The charge of the Committee on Educational Policy includes the biennial review and revision of the university graduate and undergraduate catalogs. Since the work involved in this process has never been otherwise parceled out and routinized and since the Texas Coordinating Board has taken it upon itself to require that courses in the catalog must be offered within two years or be withdrawn, this has come to involve a virtual biennial redesign of the curriculum, requiring extensive negotiations with the various programs. The CEP has established a calendar for catalog review as part of its bylaws. This process now involves a systematic relationship between CEP and the Graduate Council for courses, and the Committee on Undergraduate Education for undergraduate courses. These committees receive and coordinated catalog revisions from the various deans and/or programs, reviews them, often have to go back to the authors with problems that emerge, review the general rules and boilerplate to be sure it is consistent with the program information and vice versa. CEP then finally pulls the whole thing together to present to the Senate for approval. The bylaws of the CEP include the main guidelines for the catalog approval process. In principle, once the Senate approves the copy, it should not be altered by the administration except within parameters the Senate itself sets.

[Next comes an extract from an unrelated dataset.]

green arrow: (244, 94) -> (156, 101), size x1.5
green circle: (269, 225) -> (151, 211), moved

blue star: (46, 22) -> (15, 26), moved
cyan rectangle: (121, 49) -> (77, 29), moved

The Committee on Faculty Standing and Conduct is concerned with disciplinary matters regarding individual faculty, complaints about such matters by faculty, and policies and principles concerning such matters. 

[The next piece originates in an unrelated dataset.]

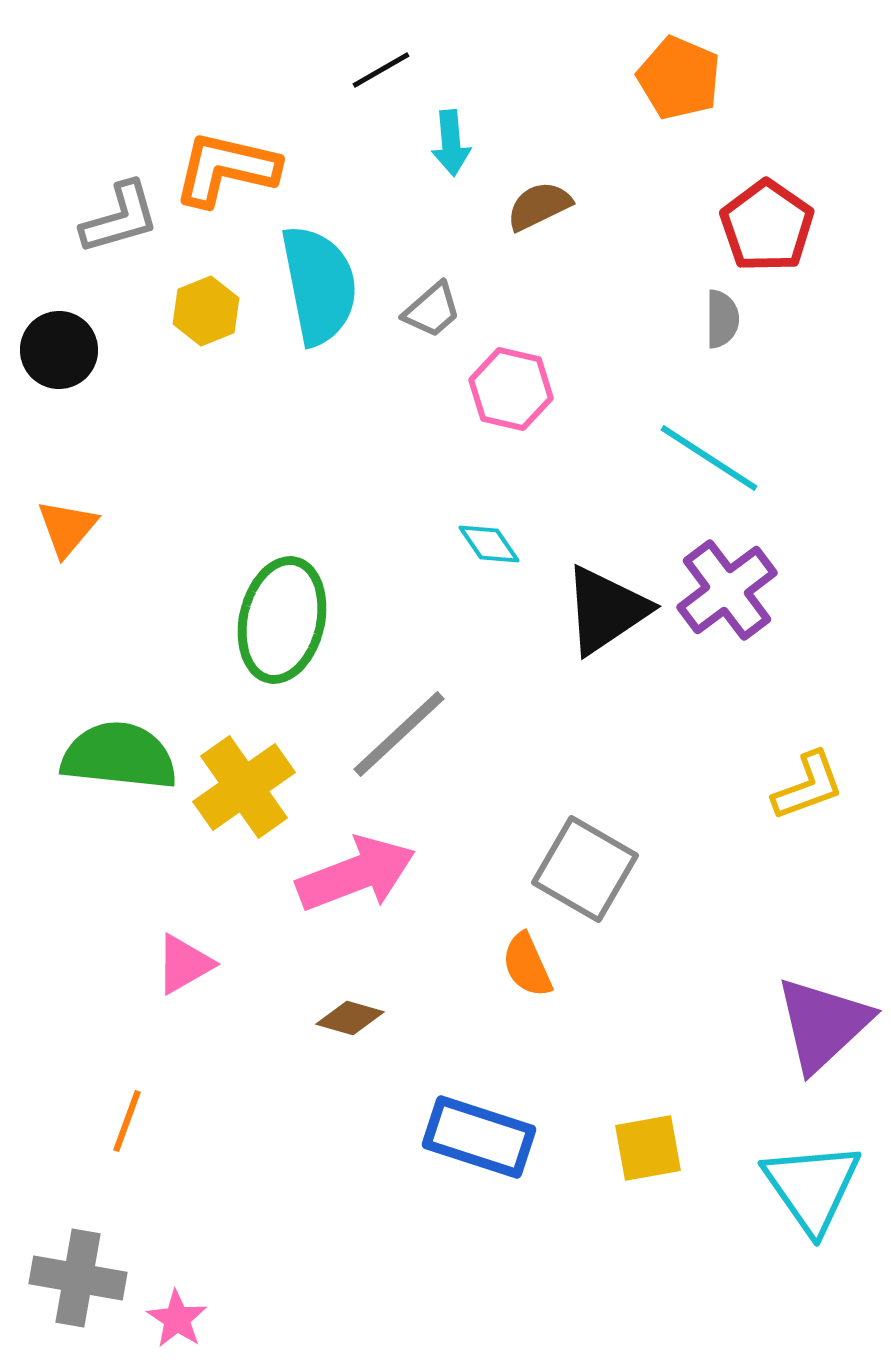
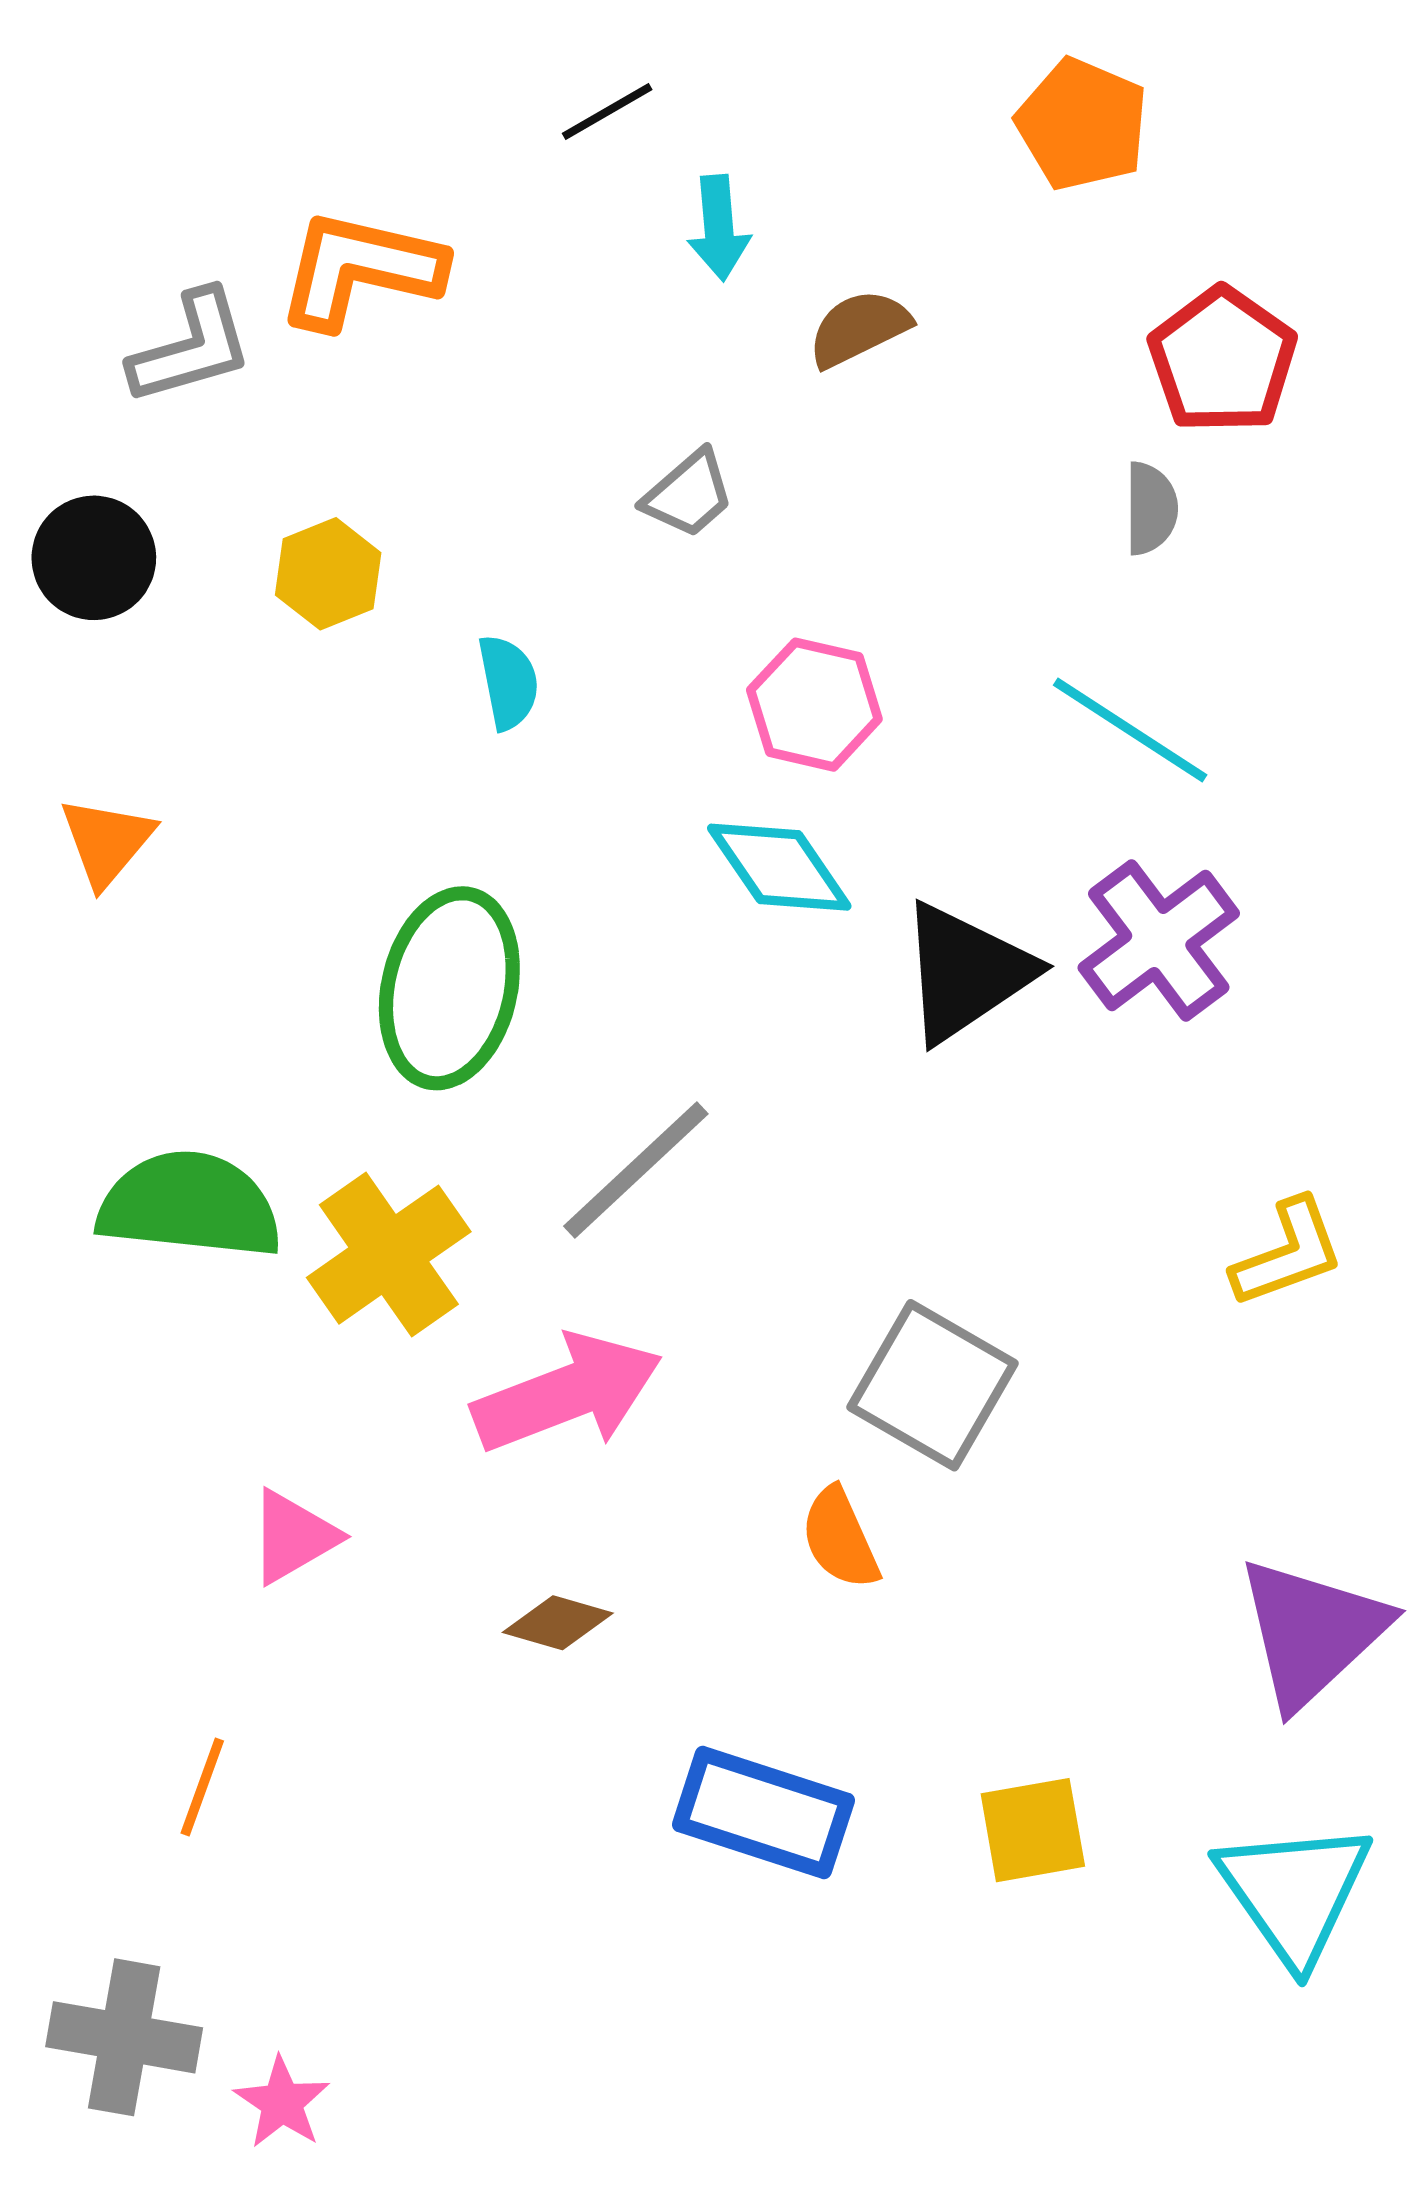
cyan semicircle: (319, 285) -> (508, 682), moved, size x0.5
yellow hexagon: (206, 311) -> (328, 574), moved
pink hexagon: (511, 389) -> (814, 705), moved
cyan diamond: (489, 544) -> (779, 867), size x1.5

The Library committee advises the library administration on faculty needs, including acquisitions policy. It is also, at present, charged with bringing the various bodies and offices that provide such advice into a single decision-making system.

University Committees

In addition to the Senate committees, there are sixteen standing University committees that have faculty members, appointed by the Senate on the recommendation of the Committee on Committees. In general, these are set up in response to either a system, state, or federal mandate and are in some way or another concerned with compliance with regulations or law. Initially, the Senate was not greatly involved in constructing their charges. Since about 1995 this has changed, and several Senate initiatives have been the basis of some notable improvement in coordination. The most important example is the creation of the University Safety and Security Council, to provide a forum for coordinating all the various offices and committees concerned with safety, security, and the campus environment.

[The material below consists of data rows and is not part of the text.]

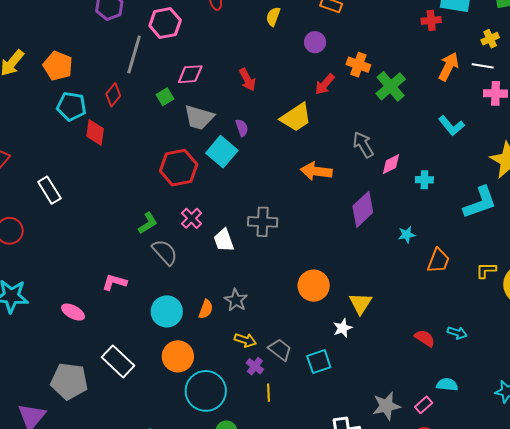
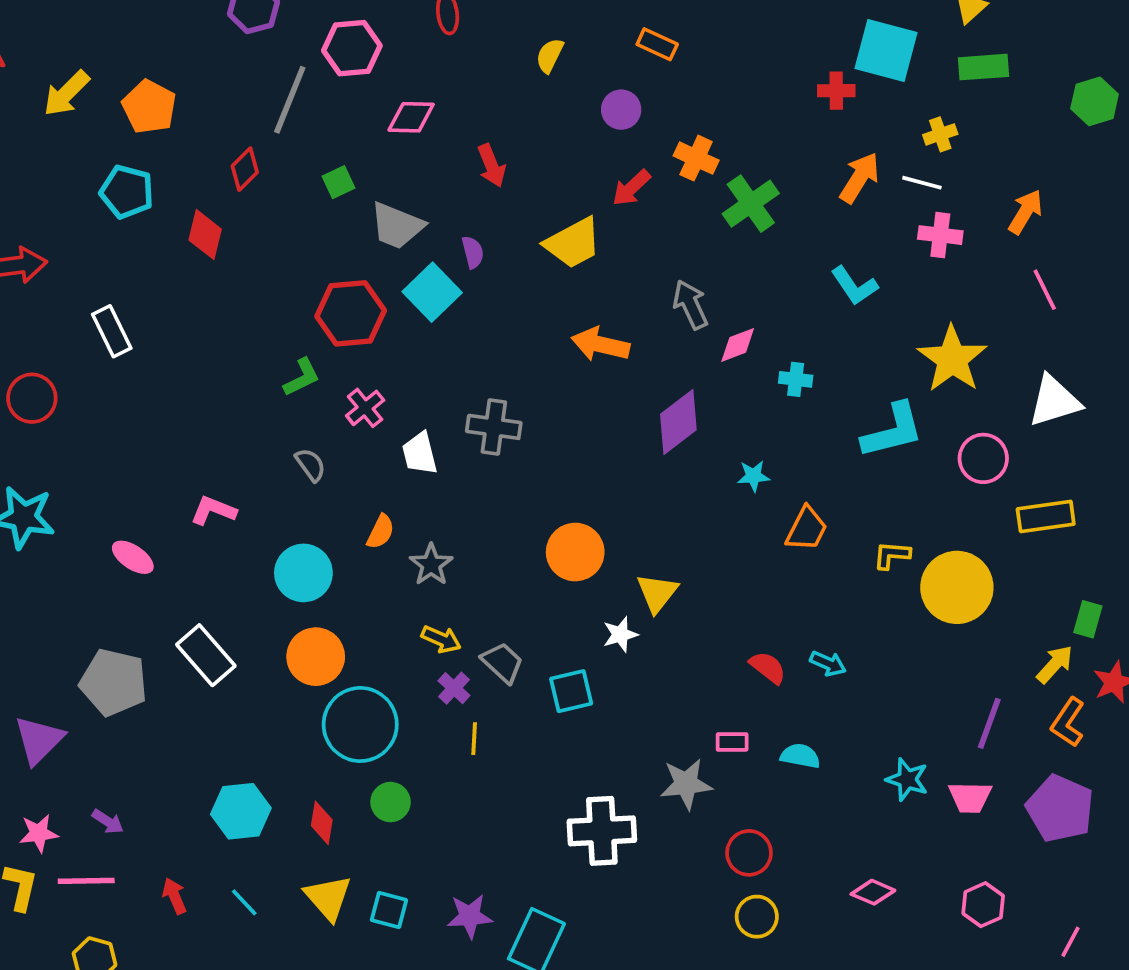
pink diamond: (190, 74) -> (411, 117), moved
cyan pentagon: (71, 106) -> (127, 192), moved
green L-shape: (148, 223) -> (302, 377), moved
gray semicircle: (165, 252) -> (310, 465), size x0.7
orange semicircle: (206, 309) -> (381, 532), moved
pink rectangle: (424, 405) -> (732, 742), moved, turned 36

Three Plus Three Committees

The University also often makes use of ad hoc “three plus three committees” (three administrators and three faculty representatives) to formulate policy on specific and usually controversial issues that cross the boundary between administrative and faculty concerns. 



Schools and School Bylaws

While the basic governance structure was set out in 1979 and the division of labor it entails between administration and faculty has been reasonably effective at the level of the general University ever since, the same has not been true at the levels of schools and departments. Accordingly, in 2002 the Senate and the Administration formally required all the schools of the University to write bylaws consistent with general university policy. The Senate also provided guidelines indicating the general elements such guidelines should contain (if their faculty agreed) and pointing out the policies that they needed to comply with. The Schools of Economics, Politics, and Policy Sciences, Brain and Behavioral Sciences, and Arts and Humanities have completed their bylaws and had them formally approved by the Academic Senate and Administration. The School of Management has bylaws, but has not rewritten to conform to the university guidelines or submitted them for Senate approval. Natural Sciences and Mathematics has established a group to write bylaws, but has made little or no progress. The result, apart from NS&M, appears to be a notable improvement in the general sense that faculty and administration are working together rather than at cross-purposes.

Handbook of Operating Procedures

The authority and organization of the governance system is summarized in Title III, Chapter 21, of the UTD Handbook of Operating Procedures.